§ **DOCUMENT EXCERPT**:
------------------------------------

In the spring of 1967, my husband Steffen Graae (later a DC Superior Court Judge, deceased in 2005) and I lived on Capitol Hill in Washington, D.C. Most nights we went door to door seeking signatures for a petition against the war in Vietnam. Capitol Hill was racially and economically mixed. We canvassers stood out as economically and educationally privileged but were welcomed warmly at most homes we visited.
(I was still canvassing on Capitol Hill only eight hours before our daughter was born in May 1967.) In the autumn of 1967 a group called “Federal Employees Against the War in Vietnam” circulated an antiwar petition among their coworkers. They planned to publish the petition, including an alphabetical list the signatories and their Federal agency affiliations, as a paid newspaper advertisement. The State Department told its employees (where Steffen worked) that although they had a Constitutional right to sign the petition, their agency affiliation could not be published, due to the State Department’s mission. The State Department was the only Federal agency that issued such a prohibition, with the ironic result that the large number of State Department signatories–maybe hundreds of them–was glaringly obvious in the advertisement. The Washington Post refused to publish the advertisement, but the now defunct Washington Star accepted it. I no longer remember how many employees signed the petition, but to the best of my recollection the advertisement, which I haven’t been able to find on the Internet, covered at least two pages and that maybe there were hundreds of State Department signatories. A few months later in his January 1968 State of the Union Address, President Lyndon Johnson announced he would not seek reelection. Many Federal employees believed that the published petition was directly responsible for Johnson’s decision. The signatories were hopeful that the next President would end the War, and later presidential candidate Richard Nixon promised to find a way to “peace with honor.”

------------------------------------

§ **EXCERPTED DATA**:
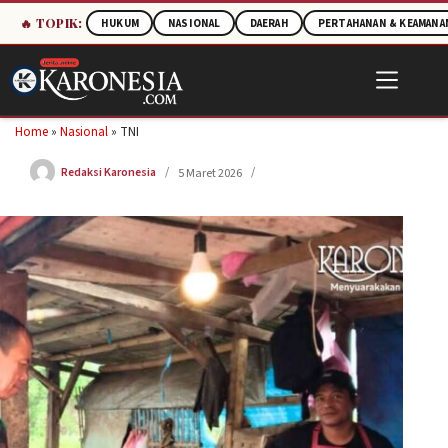
🔥 TOPIK:
HUKUM
NASIONAL
DAERAH
PERTAHANAN & KEAMANA
Skip
to
content
Home
»
Nasional
»
TNI
Redaksi Karonesia
5 Maret 2026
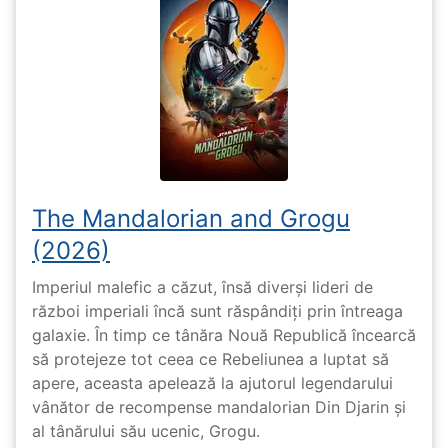
The Mandalorian and Grogu
(2026)
Imperiul malefic a căzut, însă diverși lideri de
război imperiali încă sunt răspândiți prin întreaga
galaxie. În timp ce tânăra Nouă Republică încearcă
să protejeze tot ceea ce Rebeliunea a luptat să
apere, aceasta apelează la ajutorul legendarului
vânător de recompense mandalorian Din Djarin și
al tânărului său ucenic, Grogu.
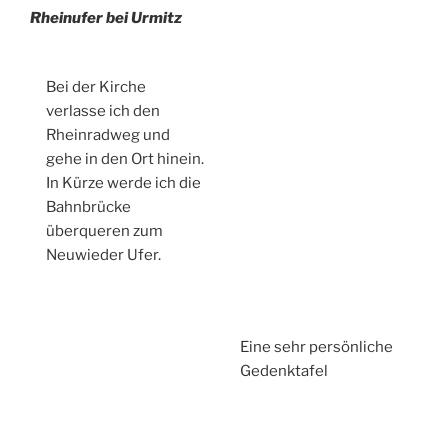
Rheinufer bei Urmitz
Bei der Kirche
verlasse ich den
Rheinradweg und
gehe in den Ort hinein.
In Kürze werde ich die
Bahnbrücke
überqueren zum
Neuwieder Ufer.
Eine sehr persönliche
Gedenktafel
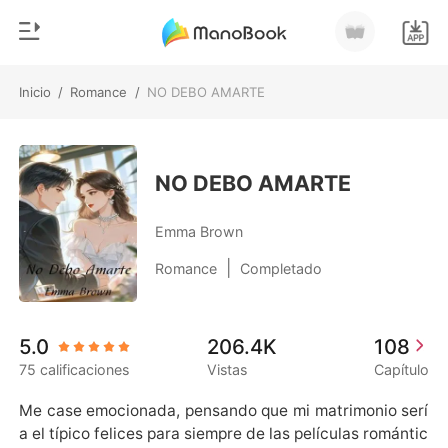
Inicio
/
Romance
/
NO DEBO AMARTE
0
Inicio
Recargar
Género
NO DEBO AMARTE
Moderno
Historia
Emma Brown
Hombre Lobo
|
Romance
Completado
Salir
Cuentos
Romance
Instalar APP
5.0
206.4K
108
Urbano
75 calificaciones
Vistas
Capítulo
Ranking
Me case emocionada, pensando que mi matrimonio serí
a el típico felices para siempre de las películas romántic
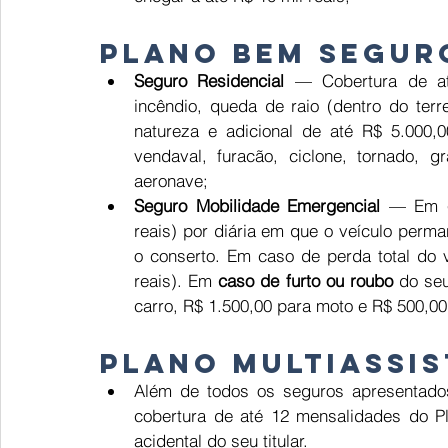
Plano Bem Segur
Seguro Residencial
 — Cobertura de até
incêndio, queda de raio (dentro do ter
natureza e adicional de até R$ 5.000,00
vendaval, furacão, ciclone, tornado, 
aeronave; 
Seguro Mobilidade Emergencial
 — Em 
reais) por diária em que o veículo perman
o conserto. Em caso de perda total do ve
reais). Em 
caso de furto ou roubo
 do seu
carro, R$ 1.500,00 para moto e R$ 500,00
Plano Multiassis
Além de todos os seguros apresentado
cobertura de até 12 mensalidades do Pl
acidental do seu titular. 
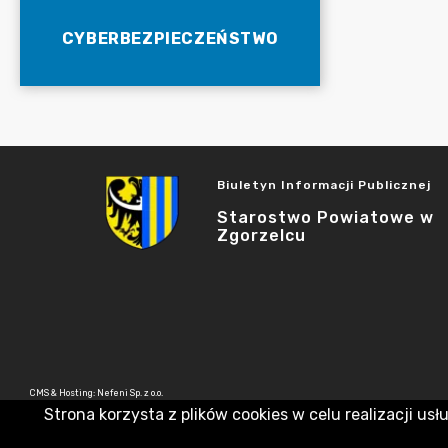
CYBERBEZPIECZEŃSTWO
Biuletyn Informacji Publicznej
Starostwo Powiatowe w
Zgorzelcu
CMS & Hosting: Nefeni Sp. z o.o.
Strona korzysta z plików cookies w celu realizacji usł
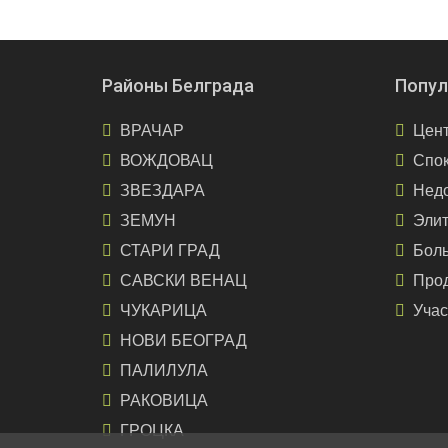
Районы Белграда
Попул
ВРАЧАР
Цент
ВОЖДОВАЦ
Спо
ЗВЕЗДАРА
Недо
ЗЕМУН
Эли
СТАРИ ГРАД
Бол
САВСКИ ВЕНАЦ
Про
ЧУКАРИЦА
Учас
НОВИ БЕОГРАД
ПАЛИЛУЛА
РАКОВИЦА
ГРОЦКА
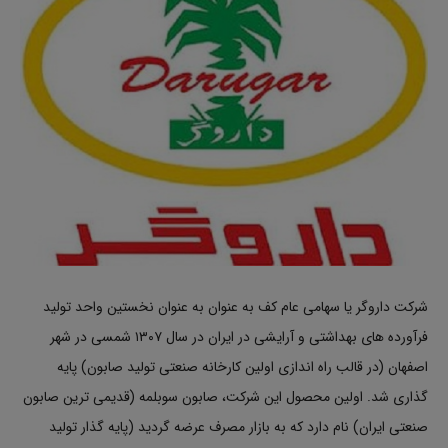
شرکت داروگر یا سهامی عام کف به عنوان به عنوان نخستین واحد تولید
فرآورده های بهداشتی و آرایشی در ایران در سال ۱۳۰۷ شمسی در شهر
اصفهان (در قالب راه اندازی اولین کارخانه صنعتی تولید صابون) پایه
گذاری شد. اولین محصول این شرکت، صابون سوبلمه (قدیمی ترین صابون
صنعتی ایران) نام دارد که به بازار مصرف عرضه گردید (پایه گذار تولید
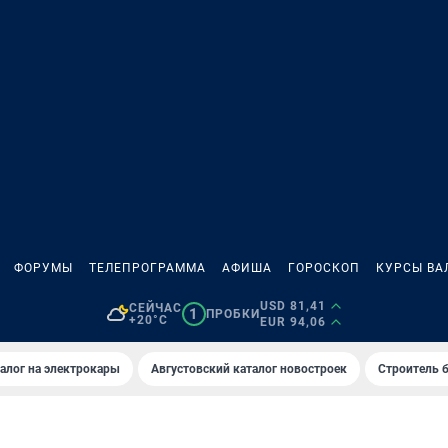
ФОРУМЫ
ТЕЛЕПРОГРАММА
АФИША
ГОРОСКОП
КУРСЫ ВА
USD 81,41
СЕЙЧАС
1
ПРОБКИ
+20°C
EUR 94,06
алог на электрокары
Августовский каталог новостроек
Строитель б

------------------------------------

§ **QUESTIONS**:
1. In the account of the antiwar petition, which newspaper accepted the advertisement after The Washington Post refused it?
2. Carry on the account of the antiwar petition, starting after its last sentence.

§ **ANSWERS IN ORDER**:
1. The Washington Star accepted it.

2.
For a variety of reasons, including attendance in graduate school, conscientious objector status, and medical conditions (Steffen had a congenital heart defect that later was responsible for his early death), most of the men in the antiwar effort in the DC area had not been drafted. (The women were not subject to the draft.) We were young and naive. Until the Vietnam War Memorial was built on the National Mall, we had little comprehension of the lives of the men who served in Vietnam.
On Veterans’ Day 1982, the memorial was dedicated. Steffen and I and many of our friends went to see it. It documented the deaths of almost 60,000 military who died as a result of their service in Vietnam. We were greatly moved as we found the names of people we had known, watched people trace the names of loved ones, and saw the incredible accumulation of notes, flowers, and other mementos in front of the wall. The Wall did not change our feelings that the United States’ involvement was wrong, but it was healing for us to realize that the people who served in Vietnam were not synonymous with the Government policies that involved us in that war and we began to comprehend the dedication and service to our country that the 60,000 lives represented. Visiting the wall on Veterans’ Day became a tradition for Steffen and me as long as he lived and I resided in Washington, DC.